The next sections take us from Paris to the USA and Greece, before coming to early adulthood in the UK.  Still the narrator is living two different realities - the literary and the one she experiences around her - and trying, impossibly it seems, to make them meet in one whole. She arrives 'in Aberdeen with nothing but a small suitcase and 200 duty‑frees',  and with 'the 'problem of Katúsha Máslova' occupying her mind (from 'Nigg Bay, Aberdeen'). The seeming casualness of the fact that she has for the moment ended up in Aberdeen of all places reminds us of the sheer absurdity of the chance factors that can shape our lives, whatever else we may have decided. The narrator goes through a time of intense anguish where 'each morning I try to open my eyes, touch them and wince. I grope along the corridor clutching the wall-tiles. This is the dawn ritual' (from 'Sleep'). 'Absurd friends' help her while the doctor 'prescribes medication, tells me to break my affair with Ionesco' (from 'Absurd Nights'). There are, however, also moments of celebration, of sheer joy in living, for example when the narrator and her friend 'wash our hair on the ferry drinking Whisky Mac. Sleep either side of a man, in his triple sleeping-bag' (from 'A Cliff at Hayle').

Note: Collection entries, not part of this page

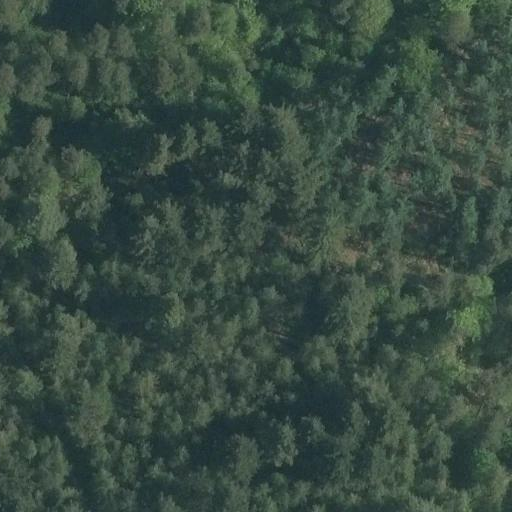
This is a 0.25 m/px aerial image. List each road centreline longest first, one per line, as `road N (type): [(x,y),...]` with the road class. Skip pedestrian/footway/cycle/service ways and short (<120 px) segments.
road 1 (track): [(0,226),(511,40)]
road 2 (track): [(81,511),(0,321)]
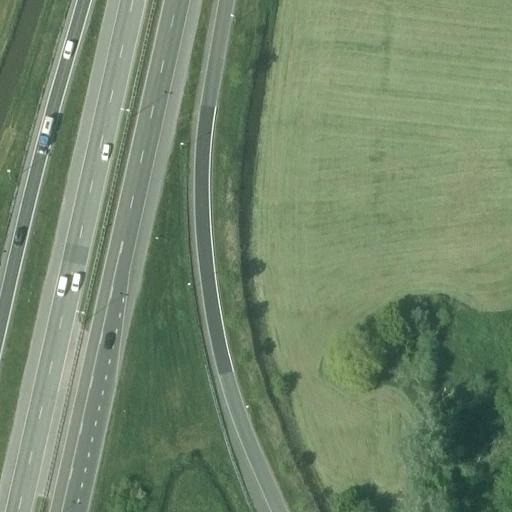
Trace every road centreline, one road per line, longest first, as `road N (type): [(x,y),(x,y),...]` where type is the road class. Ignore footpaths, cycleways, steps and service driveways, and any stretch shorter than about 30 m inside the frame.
road 1 (trunk): [(279,511),(213,329),(201,237),(200,172),(226,0)]
road 2 (trunk): [(60,511),(174,0)]
road 3 (trunk): [(132,0),(18,511)]
road 4 (trunk): [(85,0),(0,337)]
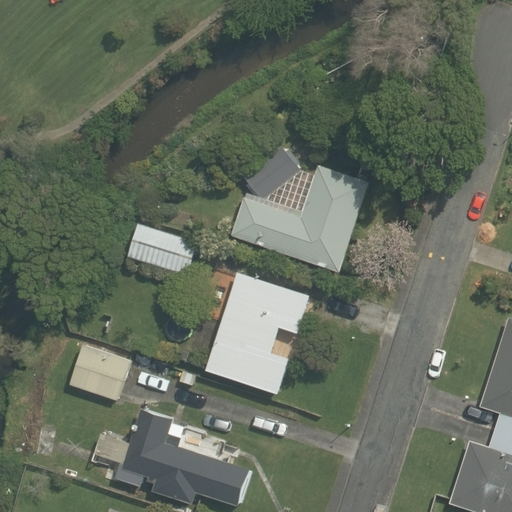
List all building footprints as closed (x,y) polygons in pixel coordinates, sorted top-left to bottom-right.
[(354,160),(402,176),(416,135),(368,118),(354,160)] [(244,174),(265,202),(303,173),(283,146),(244,174)] [(234,237),(343,275),(374,185),(320,165),(302,217),(248,198),(234,237)] [(131,259),(189,276),(199,243),(141,226),(131,259)] [(209,372),(280,395),(292,360),(274,354),(282,329),(299,335),(312,296),(241,273),(209,372)] [(511,511),(511,318),(509,318),(481,407),(501,413),(490,448),(470,442),(450,505),(473,511),(511,511)] [(73,385),(120,403),(135,362),(88,345),(73,385)] [(199,495),(241,508),(253,468),(181,447),(188,423),(143,409),(133,443),(102,434),(94,464),(109,469),(105,482),(119,486),(120,482),(144,489),(147,479),(157,482),(154,493),(195,506),(199,495)] [(39,426),(31,465),(48,468),(55,429),(39,426)]
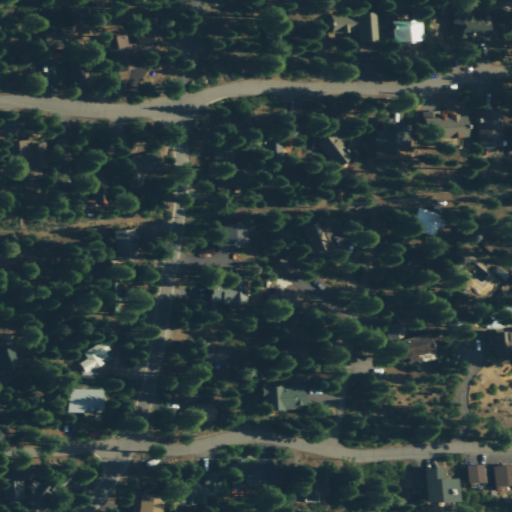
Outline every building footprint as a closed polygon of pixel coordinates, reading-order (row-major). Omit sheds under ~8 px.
[(472,19),(473,10),(451,9),(450,38),(488,40),(489,20),(472,19)] [(331,33),(356,32),(356,43),(375,42),(374,14),(330,15),(331,33)] [(511,19),(501,18),(499,31),(511,32),(511,19)] [(156,43),(155,19),(134,20),(135,44),(156,43)] [(421,42),(420,20),(390,21),(391,43),(421,42)] [(277,38),(293,37),(292,21),(276,21),(277,38)] [(32,34),(36,59),(74,53),(70,28),(32,34)] [(111,74),(132,69),(124,35),(103,40),(111,74)] [(80,55),(62,60),(68,83),(86,78),(80,55)] [(465,117),(456,117),(456,109),(439,110),(439,111),(422,112),(423,138),(466,137),(465,117)] [(477,147),(500,146),(499,110),(476,111),(477,147)] [(374,130),(373,156),(398,156),(398,147),(406,147),(406,120),(381,119),(381,131),(374,130)] [(317,141),(334,169),(350,160),(334,131),(317,141)] [(261,150),(281,150),(281,139),(261,139),(261,150)] [(6,163),(24,162),(24,171),(45,170),(43,144),(28,145),(28,140),(5,141),(6,163)] [(212,169),(220,168),(219,149),(211,149),(212,169)] [(143,188),(138,156),(123,158),(127,190),(143,188)] [(86,171),(89,193),(107,190),(104,168),(86,171)] [(243,185),(242,169),(225,170),(226,186),(243,185)] [(437,225),(440,226),(444,215),(418,206),(410,228),(433,236),(437,225)] [(301,225),(310,255),(325,250),(317,221),(301,225)] [(246,244),(245,222),(214,223),(215,245),(246,244)] [(136,258),(135,228),(113,229),(113,258),(136,258)] [(282,279),(291,268),(278,257),(269,268),(282,279)] [(209,303),(242,302),(241,279),(209,280),(209,303)] [(104,282),(105,307),(128,306),(127,281),(104,282)] [(291,308),(293,292),(268,289),(267,305),(282,306),(281,315),(288,316),(288,308),(291,308)] [(511,312),(511,298),(511,297),(500,305),(508,315),(511,312)] [(385,325),(388,342),(398,340),(401,357),(408,356),(409,362),(434,357),(429,332),(406,337),(403,321),(385,325)] [(511,330),(495,330),(495,350),(511,349),(511,330)] [(112,358),(103,340),(81,351),(85,358),(79,361),(88,380),(96,376),(92,369),(112,358)] [(225,343),(200,342),(199,361),(225,362),(225,343)] [(260,385),(261,409),(290,408),(290,404),(303,404),(302,384),(260,385)] [(100,388),(65,387),(65,411),(100,412),(100,388)] [(206,412),(214,412),(213,403),(187,404),(188,422),(207,421),(206,412)] [(262,486),(261,462),(245,462),(245,459),(229,460),(230,486),(262,486)] [(511,463),(491,465),(492,485),(511,483),(511,463)] [(488,481),(487,464),(465,465),(466,482),(488,481)] [(2,500),(42,499),(42,492),(32,492),(32,493),(21,493),(20,468),(1,468),(2,500)] [(457,477),(441,478),(441,468),(414,469),(415,488),(423,488),(423,501),(458,500),(457,477)] [(218,471),(199,471),(199,477),(177,478),(178,504),(204,503),(204,491),(218,491),(218,471)] [(317,500),(317,495),(325,495),(326,480),(297,479),(297,500),(317,500)] [(158,511),(160,494),(127,491),(124,511),(134,511),(158,511)]
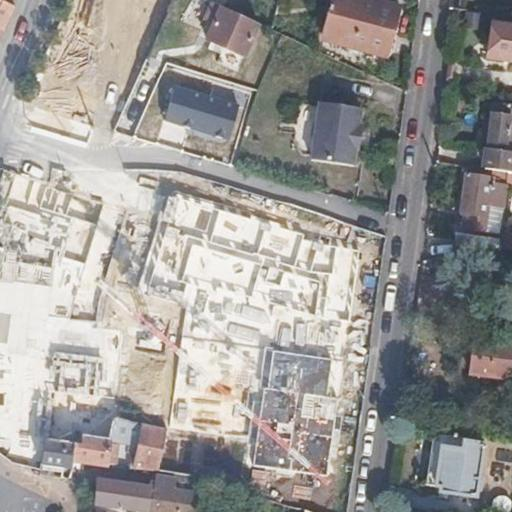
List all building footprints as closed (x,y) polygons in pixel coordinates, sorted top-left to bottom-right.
[(0,0),(0,29),(6,32),(16,7),(4,2),(0,0)] [(235,0),(232,14),(258,24),(273,31),(280,0),(235,0)] [(334,0),(323,41),(384,58),(398,9),(366,0),(334,0)] [(258,24),(232,14),(211,4),(204,21),(213,25),(206,41),(244,56),(258,24)] [(494,61),(511,63),(511,29),(490,26),(487,44),(496,45),(494,61)] [(359,109),(315,104),(308,163),(350,168),(353,150),(358,152),(361,128),(357,127),(359,109)] [(511,111),(509,111),(509,108),(493,105),(482,170),(511,173),(511,111)] [(511,173),(482,170),(466,167),(458,215),(462,216),(460,229),(498,234),(505,188),(499,187),(500,181),(511,183),(511,173)] [(511,233),(504,233),(501,249),(511,249),(511,233)] [(511,373),(511,343),(476,339),(471,375),(511,380),(511,373)] [(46,440),(75,445),(78,445),(79,435),(108,439),(113,418),(80,407),(86,378),(51,368),(43,411),(34,441),(0,436),(0,453),(12,462),(41,468),(42,461),(46,440)] [(108,463),(109,458),(113,458),(117,432),(133,434),(135,422),(113,418),(108,439),(79,435),(78,445),(75,445),(73,461),(107,465),(108,463)] [(159,470),(164,429),(141,424),(136,467),(157,469),(159,470)] [(198,432),(164,429),(159,470),(192,475),(198,432)] [(467,441),(443,437),(435,488),(441,489),(441,494),(475,499),(484,446),(466,443),(467,441)] [(75,445),(46,440),(42,461),(72,466),(73,461),(75,445)] [(192,475),(159,470),(157,469),(154,488),(185,492),(192,475)] [(144,511),(150,511),(194,511),(197,494),(185,492),(154,488),(99,479),(94,503),(144,511)]
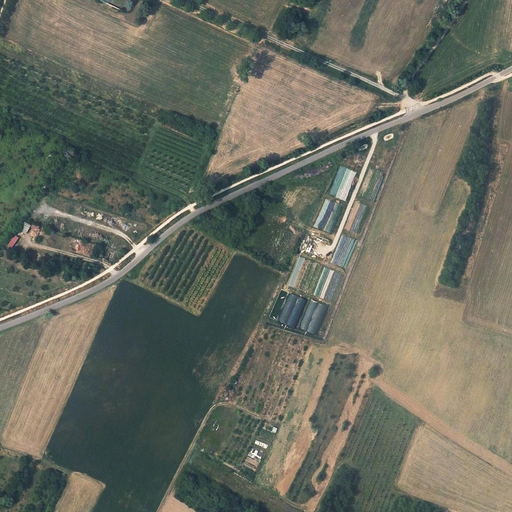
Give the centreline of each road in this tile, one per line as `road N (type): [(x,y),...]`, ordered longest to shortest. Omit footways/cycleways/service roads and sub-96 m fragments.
road 1 (unclassified): [(0,328),(123,273),(194,212),(419,112)]
road 2 (unclassified): [(181,0),(404,96),(419,112)]
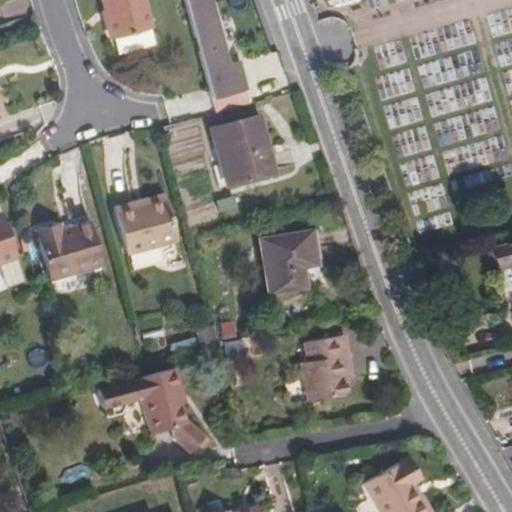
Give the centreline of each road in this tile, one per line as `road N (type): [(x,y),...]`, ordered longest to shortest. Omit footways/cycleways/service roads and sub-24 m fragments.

There are more travels, to Germany and through the UK, more meetings, more friendships, more romances before the narrator, at least to all appearances, settles down into early adulthood and work ('a blessing I cannot always feel'). Yet it is clear from the last section, 'Stalker', that the author's life is still a haunted one, one where she must stagger to the mirror 'to face the stranger in my face [...] The reflection is distorted. If I break the mirror I'm done for' (from 'The Compulsion').

Lucy Hamilton's Stalker
is a courageous and beautiful book. It is one I shall keep returning to.